▶ Exercise brief:
Restate word for word the lines of the entries below, starting with the line that holds "left shoulder: (1074, 301)" and ending with the line that holds "right ankle: (465, 767)", and no others.

___ Available data

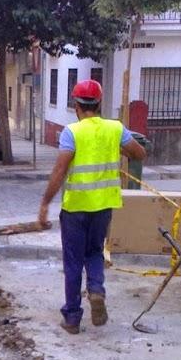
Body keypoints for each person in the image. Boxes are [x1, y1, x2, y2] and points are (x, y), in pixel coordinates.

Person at [38, 79, 146, 334]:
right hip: (103, 207)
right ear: (99, 104)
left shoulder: (71, 132)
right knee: (95, 252)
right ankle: (96, 289)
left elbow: (60, 170)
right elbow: (139, 153)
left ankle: (72, 318)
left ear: (76, 105)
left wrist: (45, 203)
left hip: (75, 208)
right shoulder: (115, 129)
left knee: (73, 262)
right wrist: (119, 148)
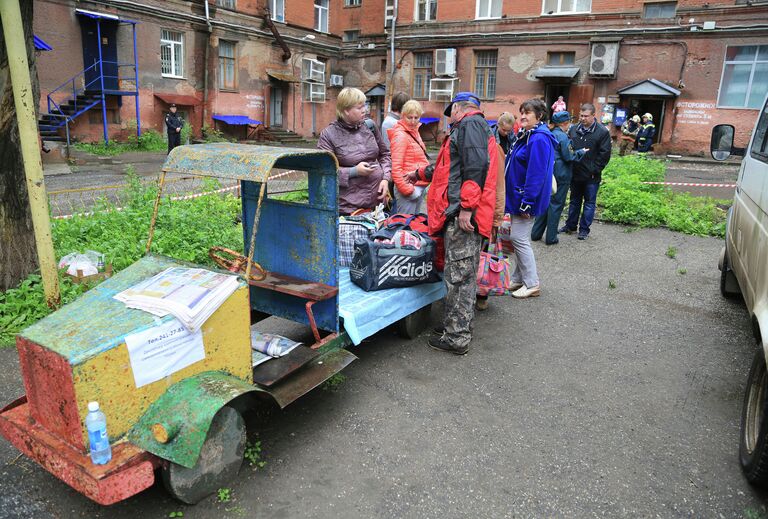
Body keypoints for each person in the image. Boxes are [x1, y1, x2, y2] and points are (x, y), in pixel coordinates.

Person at [407, 92, 498, 355]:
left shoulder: (469, 125)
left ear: (458, 108)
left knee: (459, 277)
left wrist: (467, 208)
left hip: (463, 215)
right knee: (462, 275)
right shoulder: (472, 127)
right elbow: (448, 168)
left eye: (451, 114)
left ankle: (456, 337)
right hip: (461, 212)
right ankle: (456, 326)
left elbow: (476, 167)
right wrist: (418, 174)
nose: (449, 120)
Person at [505, 98, 556, 299]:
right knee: (518, 238)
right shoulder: (529, 135)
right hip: (519, 196)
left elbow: (537, 173)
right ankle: (518, 278)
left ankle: (532, 283)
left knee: (519, 239)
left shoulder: (539, 138)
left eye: (527, 113)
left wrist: (528, 202)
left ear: (539, 116)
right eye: (521, 112)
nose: (523, 116)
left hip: (525, 199)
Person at [317, 87, 392, 215]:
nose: (365, 110)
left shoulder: (370, 126)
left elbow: (385, 154)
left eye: (365, 105)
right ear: (346, 110)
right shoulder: (328, 135)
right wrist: (354, 171)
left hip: (378, 205)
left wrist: (385, 179)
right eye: (359, 107)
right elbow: (323, 172)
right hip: (349, 209)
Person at [531, 110, 585, 245]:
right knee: (556, 205)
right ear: (564, 123)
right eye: (569, 122)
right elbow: (569, 156)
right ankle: (551, 237)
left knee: (545, 203)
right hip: (561, 175)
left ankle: (536, 233)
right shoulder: (563, 137)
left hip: (549, 173)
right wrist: (581, 152)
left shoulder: (549, 134)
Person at [560, 103, 612, 240]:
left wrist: (595, 170)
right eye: (581, 116)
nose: (582, 118)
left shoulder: (602, 132)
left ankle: (584, 230)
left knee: (589, 203)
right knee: (574, 201)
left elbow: (605, 154)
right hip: (575, 173)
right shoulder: (574, 129)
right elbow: (569, 148)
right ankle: (570, 226)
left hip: (591, 175)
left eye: (586, 116)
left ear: (593, 116)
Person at [388, 100, 430, 214]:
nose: (413, 121)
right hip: (409, 188)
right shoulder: (401, 135)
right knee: (404, 227)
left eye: (416, 118)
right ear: (402, 116)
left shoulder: (414, 132)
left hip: (418, 185)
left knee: (414, 225)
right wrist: (407, 190)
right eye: (409, 117)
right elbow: (396, 167)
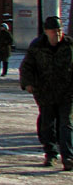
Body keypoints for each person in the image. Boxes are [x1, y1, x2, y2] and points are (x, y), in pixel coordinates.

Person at [18, 16, 73, 171]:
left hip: (67, 93)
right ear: (46, 31)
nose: (57, 33)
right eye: (54, 31)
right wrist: (28, 83)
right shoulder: (37, 46)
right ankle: (50, 153)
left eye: (59, 30)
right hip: (45, 92)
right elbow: (27, 66)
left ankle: (68, 156)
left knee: (66, 124)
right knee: (47, 124)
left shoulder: (69, 45)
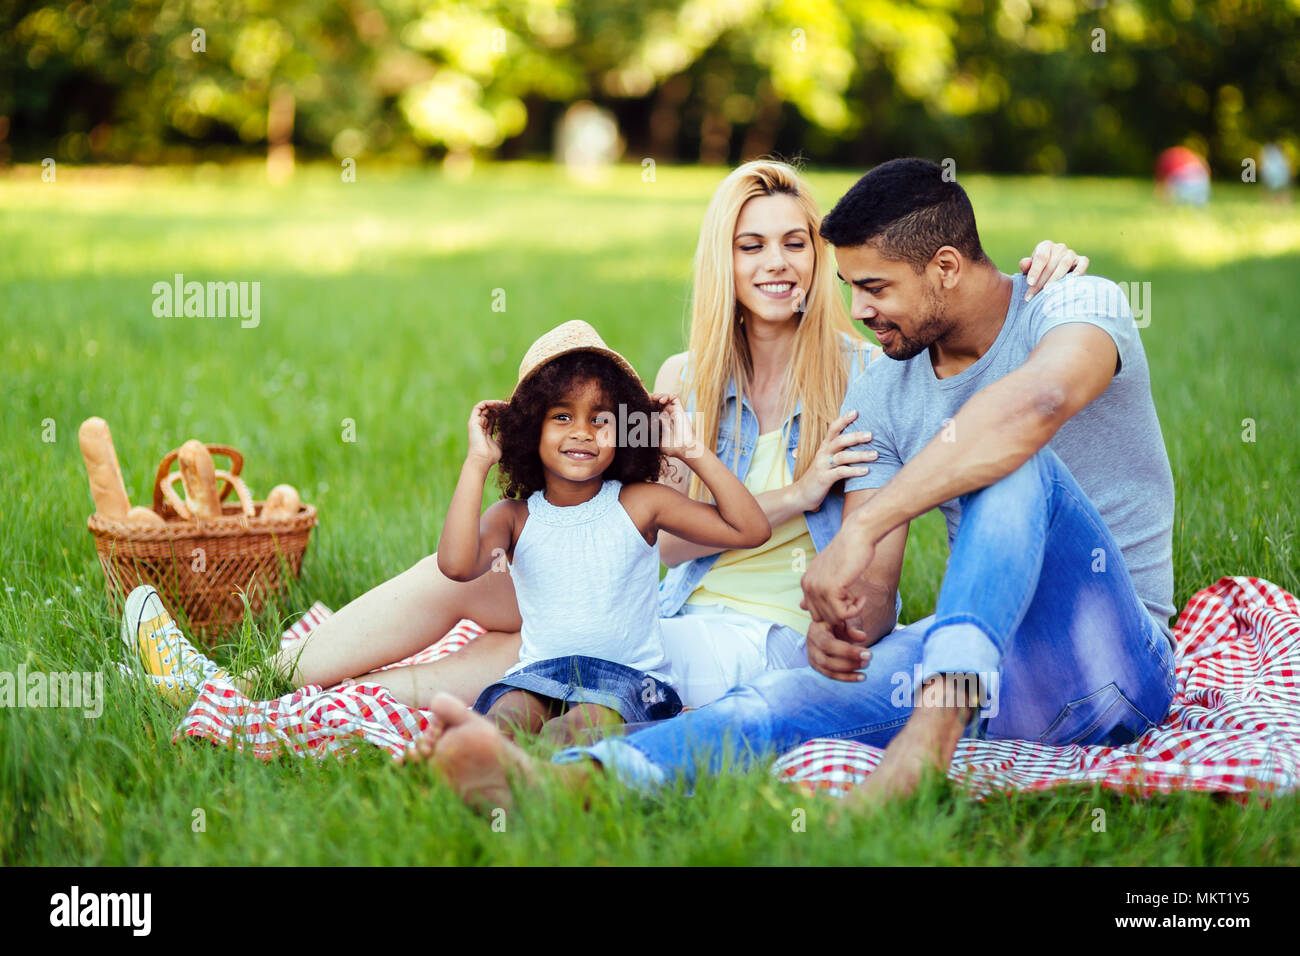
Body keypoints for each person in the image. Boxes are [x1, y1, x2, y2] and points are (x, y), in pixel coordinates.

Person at [123, 160, 1088, 720]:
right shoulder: (679, 383)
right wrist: (775, 500)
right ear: (724, 259)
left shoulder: (867, 378)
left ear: (820, 258)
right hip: (663, 591)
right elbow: (644, 535)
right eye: (753, 245)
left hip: (762, 635)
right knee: (464, 581)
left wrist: (1045, 276)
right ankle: (250, 684)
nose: (779, 264)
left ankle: (284, 711)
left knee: (542, 648)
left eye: (796, 243)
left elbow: (871, 579)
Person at [402, 158, 1175, 812]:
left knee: (1019, 460)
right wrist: (836, 627)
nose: (855, 309)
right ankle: (564, 785)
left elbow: (1034, 407)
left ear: (944, 267)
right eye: (848, 287)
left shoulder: (1074, 301)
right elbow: (870, 604)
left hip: (1112, 660)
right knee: (777, 700)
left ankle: (926, 746)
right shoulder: (885, 390)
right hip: (991, 678)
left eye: (873, 288)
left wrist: (866, 528)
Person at [438, 320, 767, 746]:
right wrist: (476, 463)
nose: (582, 431)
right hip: (540, 676)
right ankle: (465, 767)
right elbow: (456, 565)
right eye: (561, 416)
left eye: (600, 419)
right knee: (505, 720)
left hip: (627, 683)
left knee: (572, 730)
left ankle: (546, 788)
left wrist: (690, 449)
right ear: (530, 429)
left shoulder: (641, 503)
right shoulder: (514, 517)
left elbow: (750, 529)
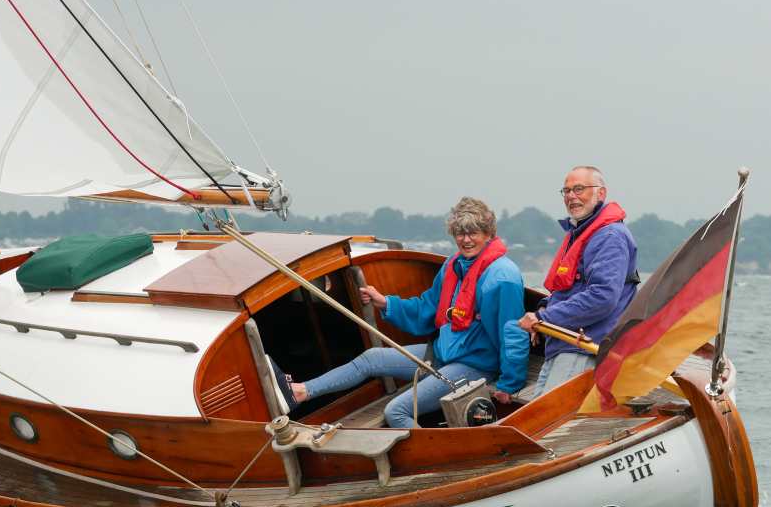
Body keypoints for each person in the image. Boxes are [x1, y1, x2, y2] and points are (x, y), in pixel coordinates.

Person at [268, 197, 529, 428]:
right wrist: (386, 303)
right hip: (442, 354)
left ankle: (436, 463)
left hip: (475, 365)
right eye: (460, 233)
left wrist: (509, 384)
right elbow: (428, 307)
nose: (466, 239)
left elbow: (513, 332)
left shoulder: (502, 277)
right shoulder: (454, 265)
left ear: (488, 234)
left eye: (473, 232)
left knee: (397, 410)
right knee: (371, 358)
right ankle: (300, 392)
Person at [512, 166, 638, 401]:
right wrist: (544, 308)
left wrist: (544, 319)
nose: (571, 196)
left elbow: (602, 297)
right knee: (538, 416)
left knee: (546, 421)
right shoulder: (582, 234)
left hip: (584, 345)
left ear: (601, 193)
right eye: (567, 191)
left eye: (579, 189)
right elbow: (569, 290)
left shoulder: (610, 237)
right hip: (564, 343)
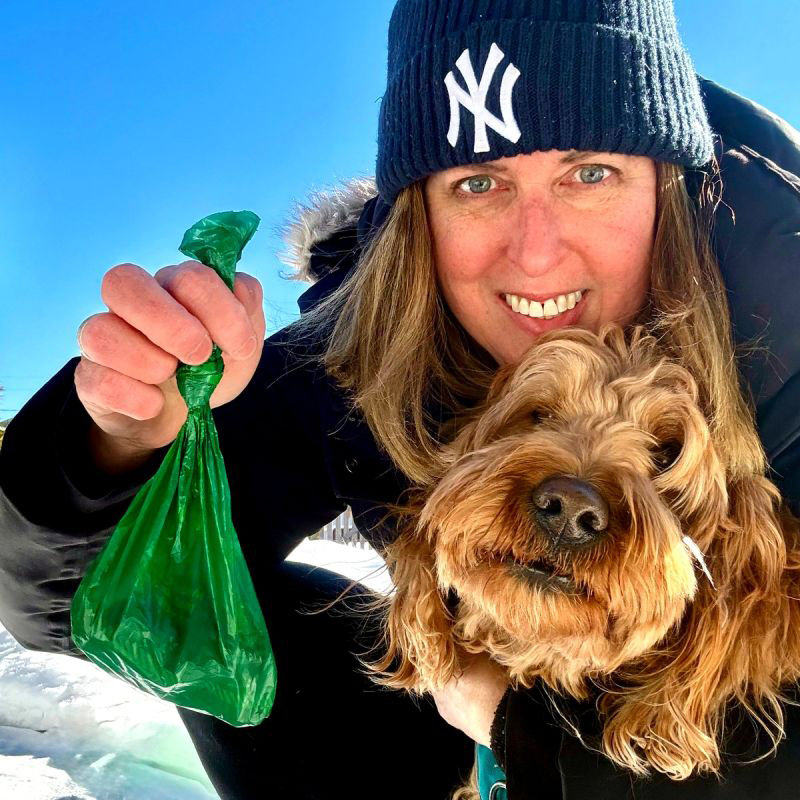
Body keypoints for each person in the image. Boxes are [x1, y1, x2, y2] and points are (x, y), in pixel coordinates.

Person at [1, 1, 799, 798]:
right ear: (419, 215)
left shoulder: (786, 343)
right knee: (277, 626)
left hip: (690, 734)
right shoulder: (356, 359)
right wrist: (117, 445)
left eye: (590, 173)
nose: (537, 255)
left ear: (669, 184)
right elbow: (79, 611)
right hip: (447, 702)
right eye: (477, 182)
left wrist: (522, 733)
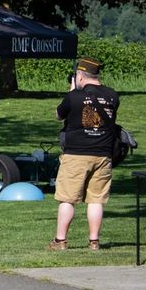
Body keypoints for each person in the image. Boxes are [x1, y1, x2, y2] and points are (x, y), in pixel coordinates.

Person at [49, 56, 119, 251]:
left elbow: (58, 114)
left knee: (67, 199)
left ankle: (60, 241)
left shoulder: (74, 96)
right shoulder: (113, 96)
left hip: (76, 154)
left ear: (80, 75)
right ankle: (94, 241)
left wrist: (72, 92)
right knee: (96, 200)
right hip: (103, 154)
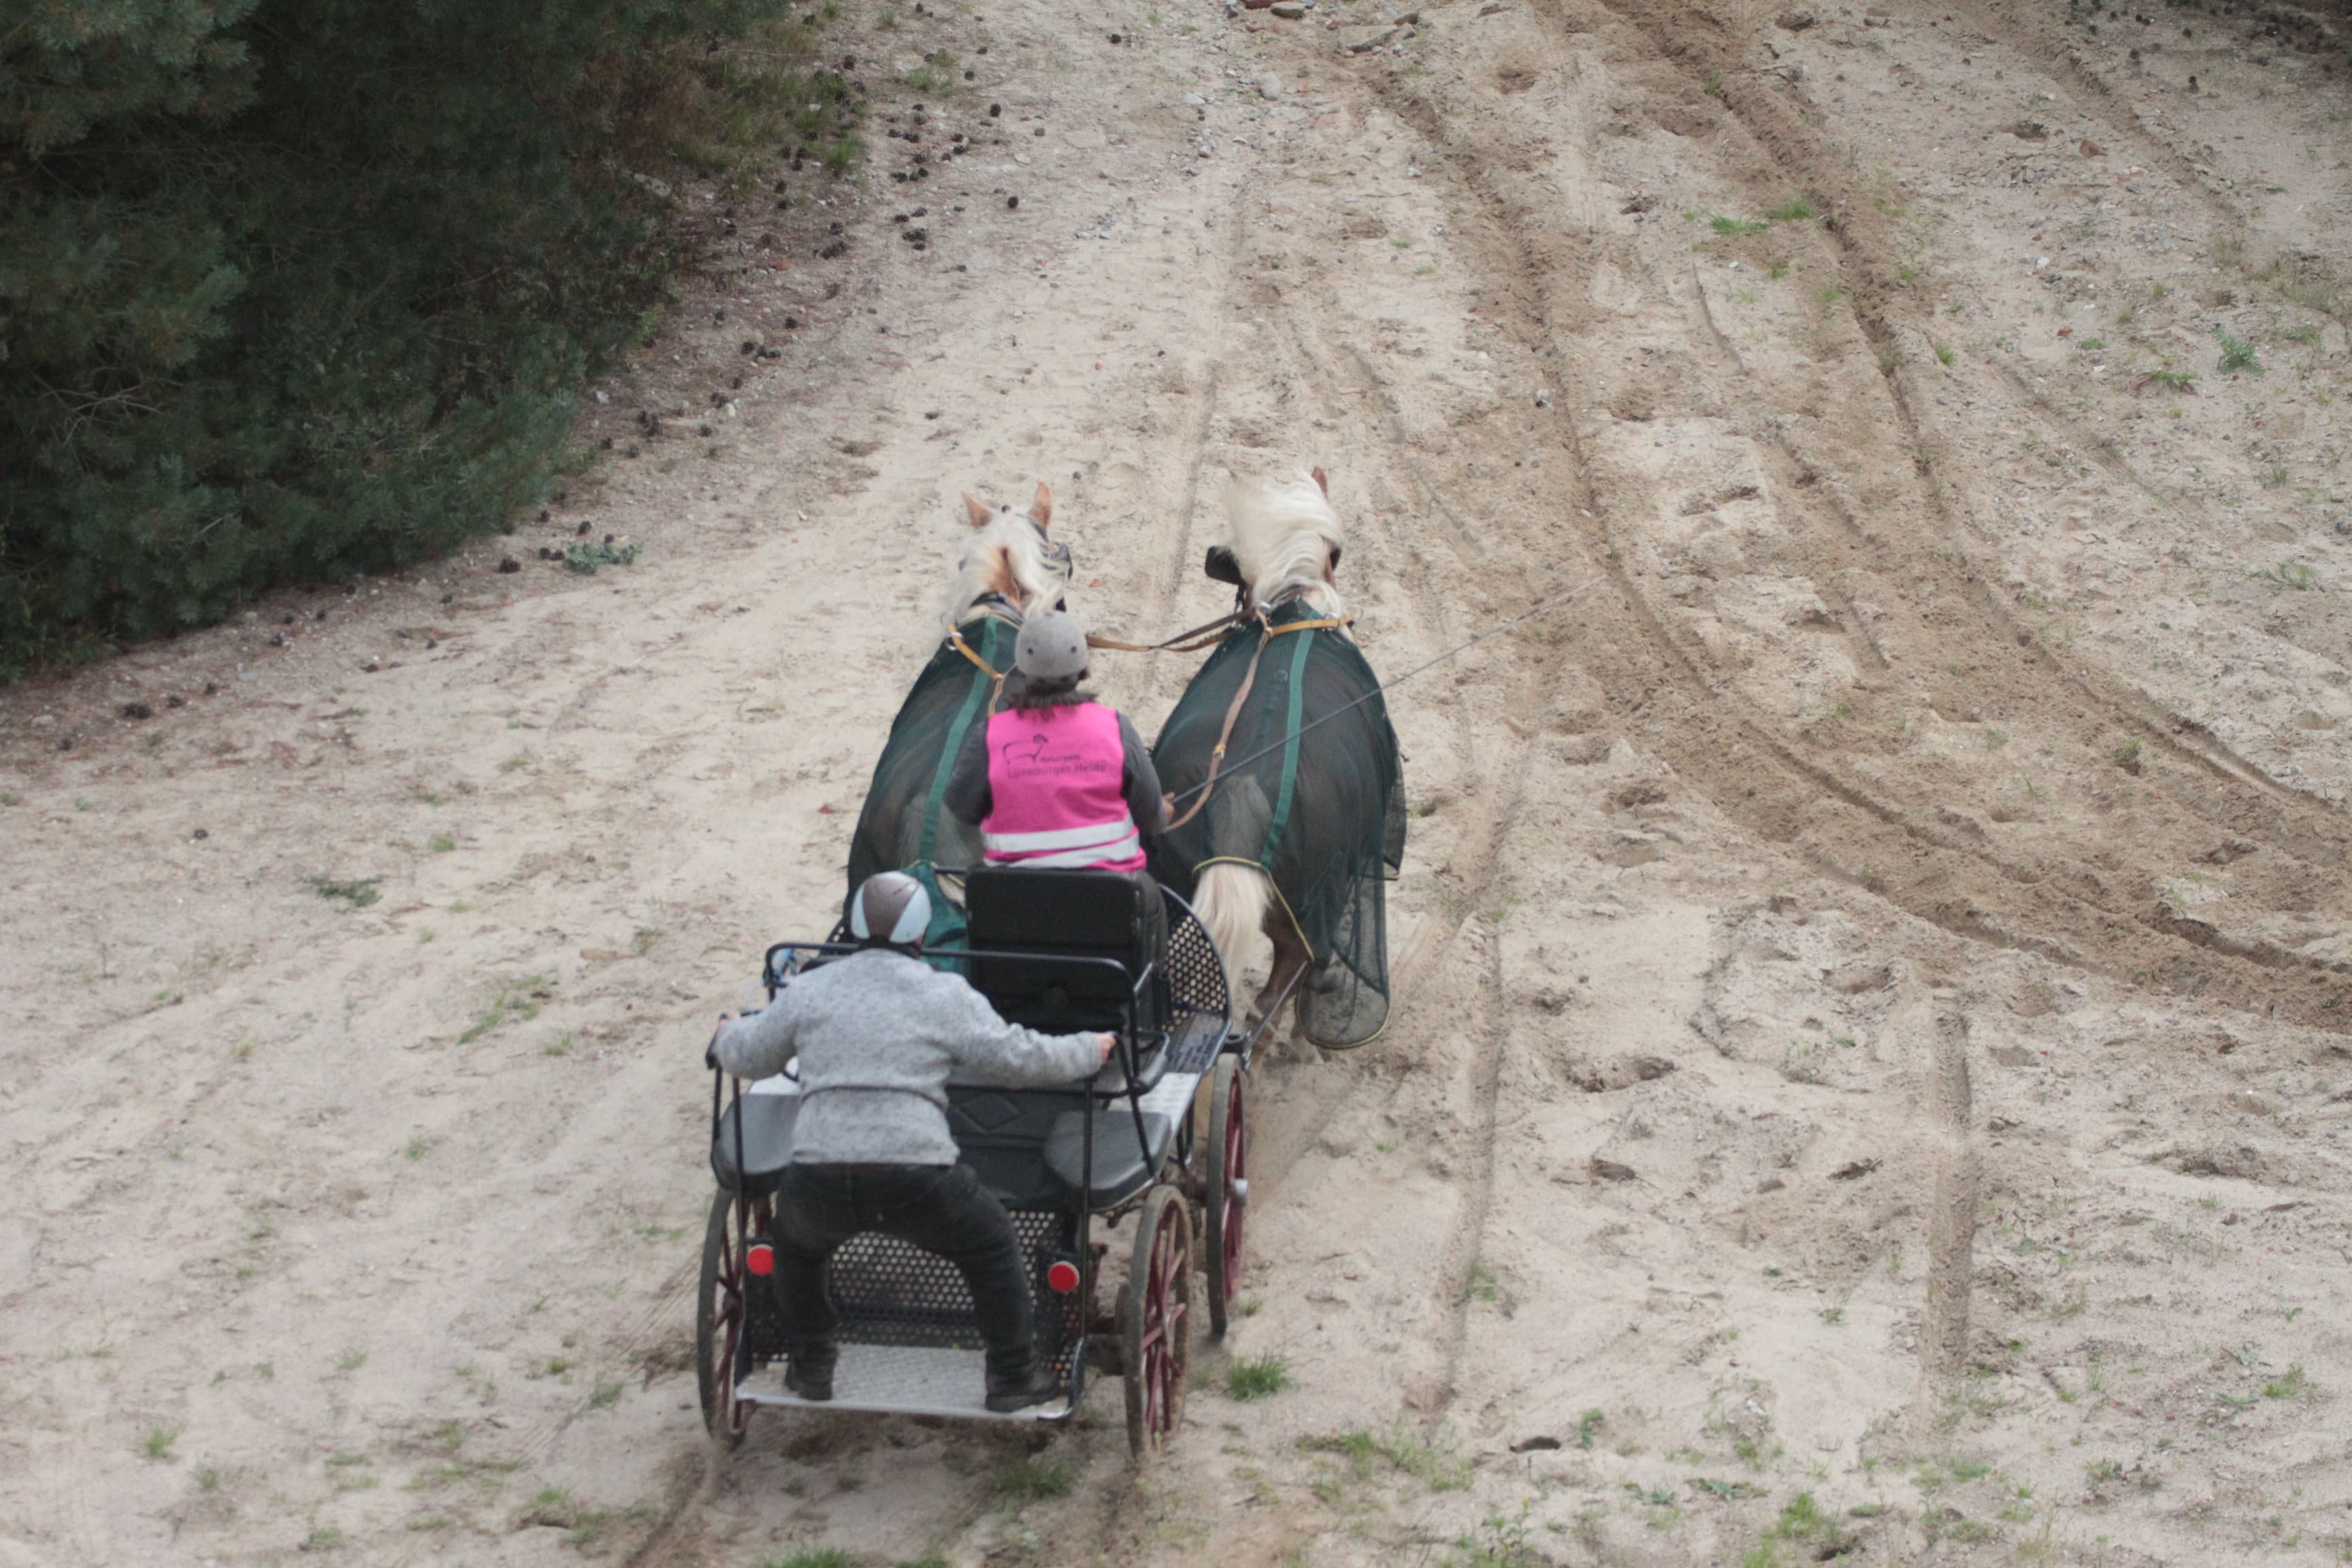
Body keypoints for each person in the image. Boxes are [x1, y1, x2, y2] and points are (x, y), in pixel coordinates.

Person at [709, 870, 1113, 1411]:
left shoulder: (808, 990)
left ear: (852, 926)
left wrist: (727, 1030)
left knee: (798, 1248)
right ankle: (1013, 1375)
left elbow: (749, 1055)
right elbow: (1019, 1059)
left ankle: (810, 1367)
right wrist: (1091, 1048)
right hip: (916, 1176)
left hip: (818, 1172)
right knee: (993, 1246)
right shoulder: (945, 994)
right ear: (922, 936)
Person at [945, 609, 1168, 870]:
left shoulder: (990, 735)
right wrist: (1163, 811)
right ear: (1084, 667)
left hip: (1010, 898)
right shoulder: (1117, 728)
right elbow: (1153, 819)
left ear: (1021, 667)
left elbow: (962, 809)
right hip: (1111, 899)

______

▶ Result of this task:
left shoulder: (1074, 301)
right elbow: (870, 604)
left hip: (1112, 660)
right knee: (777, 700)
left ankle: (926, 746)
right shoulder: (885, 390)
right hip: (991, 678)
left eye: (873, 288)
left wrist: (866, 528)
Person at [438, 320, 767, 746]:
right wrist: (476, 463)
nose: (582, 431)
right hip: (540, 676)
right ankle: (465, 767)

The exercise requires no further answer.